Politicians sell products and services. The products are the parties they represent and, more specifically, the constituency MPs that the parties offer. The services are the policies that they would have us believe improve the quality of our lives, our prosperity and our prospects. It follows that the ability of the political parties to sell us these products and services is prescribed by their strength of marketing during this election campaign.

Last week, their brochures appeared – though politicians prefer to call them manifestos. In marketing terms, these are not good documents. There are no strong “invitations to read”, they are unduly long-winded and there are no clear usps.

It is the topic of business that concerns me here and, as one would expect, there is little differentiation between, and few surprises from, the main parties on the commercial agenda. There is much talk of skills, infrastructure and new markets (Labour); enterprise, small businesses and lowered burdens (Conservative); and primacy of education, independent reserve banks and early payments of debts (Liberal Democrats).

But in competition policy, an important opportunity for genuine differentiation has been missed by the incumbent Government (though for understandable reasons), while New Labour shows no signs of capitalising on the issue.

Labour promises reformed and tougher competition law “to deter anti-competitive practices and abuses of market power”, while the Tories major on our competitive advantage coming from “the lower costs facing our businesses” and the threats to the British cost-base posed by the Social Chapter and the national minimum wage.

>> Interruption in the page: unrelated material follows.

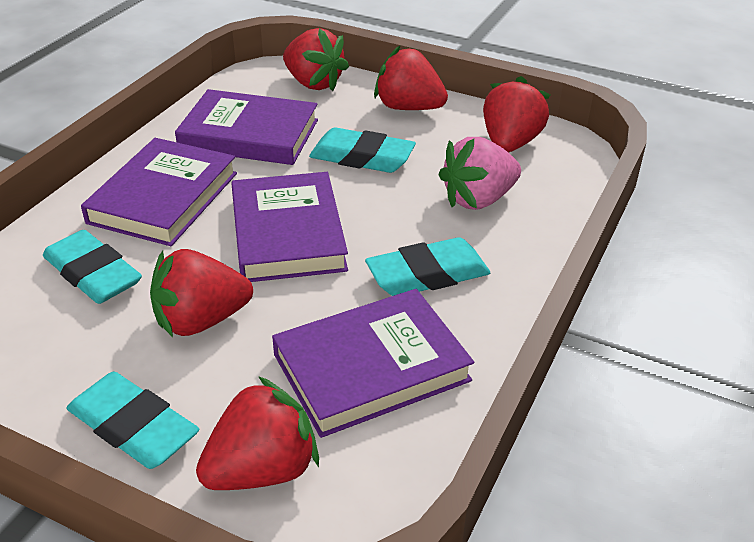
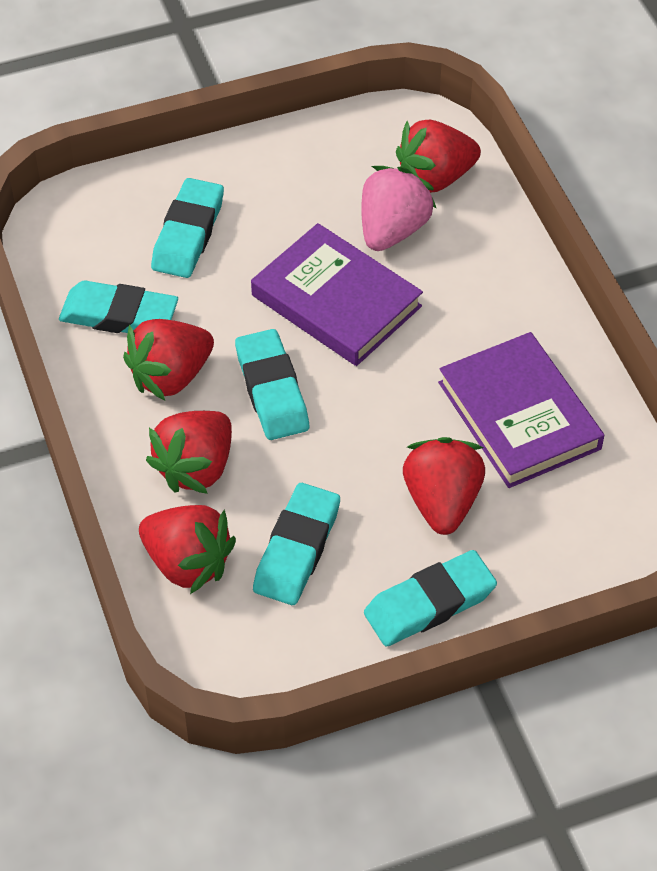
purple book: [81,138,237,246] [175,89,318,165] [231,172,348,282] [272,289,474,438] = 4 -> [251,223,423,366] [438,332,604,488] = 2
turquoise eraser: [43,230,142,304] [67,372,199,469] [309,128,416,173] [365,237,490,296] = 4 -> [59,281,178,333] [151,178,224,278] [235,329,309,440] [253,483,340,605] [364,550,497,647] = 5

I can find no imaginative development in the differences between the public and private sectors that have developed over the past 18 years of Conservative government, nor any indication as to how that distinction could be exploited to the advantage of a government in power, on behalf of the people that such industries serve.

Many services – particularly privatised utility services – remain strongly associated in the public mind with a responsibility of government. If our lights go out, or the water dries in the tap, or even if our phone fails to make a connection, we remain far more likely to blame government than the companies that deliver these services. It may be that the companies collect some brickbats, but they are invariably delivered in the context of “so much for privatisation”.

The Government has created a terrible dilemma for itself during the past decade in the time when privatisation really developed its radical momentum. On the one hand, it wants very much to be able to say that the private sector must look after itself and that market forces are not for governments to meddle in. On the other hand, it is keenly aware that, as the Government of privatisation, it cannot wash its hands entirely of the private sector. All too often the reply to a government that claims no responsibility for the standards of private-sector services would be: “Yes, but you privatised it.”

This has led to corporate liberation in the capital markets, but simultaneous imprisonment in a heavy-handed regime of regulation. British Gas, privatised as a monopoly, has been regulated into a break-up and may, by the millennium, have proved to have been regulated into being taken over by other corporations. BT has been constrained from exploiting its infrastructure in free markets in the UK to the extent that it has been driven to seek its global fortune in collaboration with a US corporation.

The same contradiction between liberation and constraint has led to some odd psychology, too. Michael Heseltine, as Trade Secretary in a supposedly free-enterprise economy, spoke of intervening in industry as necessary before any meal of the day.

I well remember another vivid example of the Government’s inability to let go of the state-owned hand. Just after the Lockerbie air disaster, Sir Norman Payne, then chairman of BAA (the privatised British Airports Authority), was summoned airily to the Department of Transport, for all the world as though he was a nationalised industry lackey.

The challenge has always been for this Government to fulfil its avowed intention and not to meddle in the private sector. But so long as customers and consumers continue to blame politicians, rather than company directors, for the failure of household services or the failure of trains to run on time, then meddle it must.

Yet the experience of other countries proves it must be possible to transfer the perception of responsibility from government to private enterprise. The Americans expect companies, not politicians, to run their lives. And there is some indication that progress in this regard is being made in the UK – in telecoms, for example, we should increasingly see a choice of private providers and networks shouldering the responsibility of supply.

It would be a rich irony indeed if it were to be a Labour government that was the first to have the balls to say: “Nothing to do with us – it’s a private-sector company” (it might add that it didn’t privatise it in the first place). But there was little to presage that in last week’s brochures, full of promises of firmer and fairer regulation.

British industry doesn’t need more regulation, it needs a better private sector – that is the real challenge of the next government.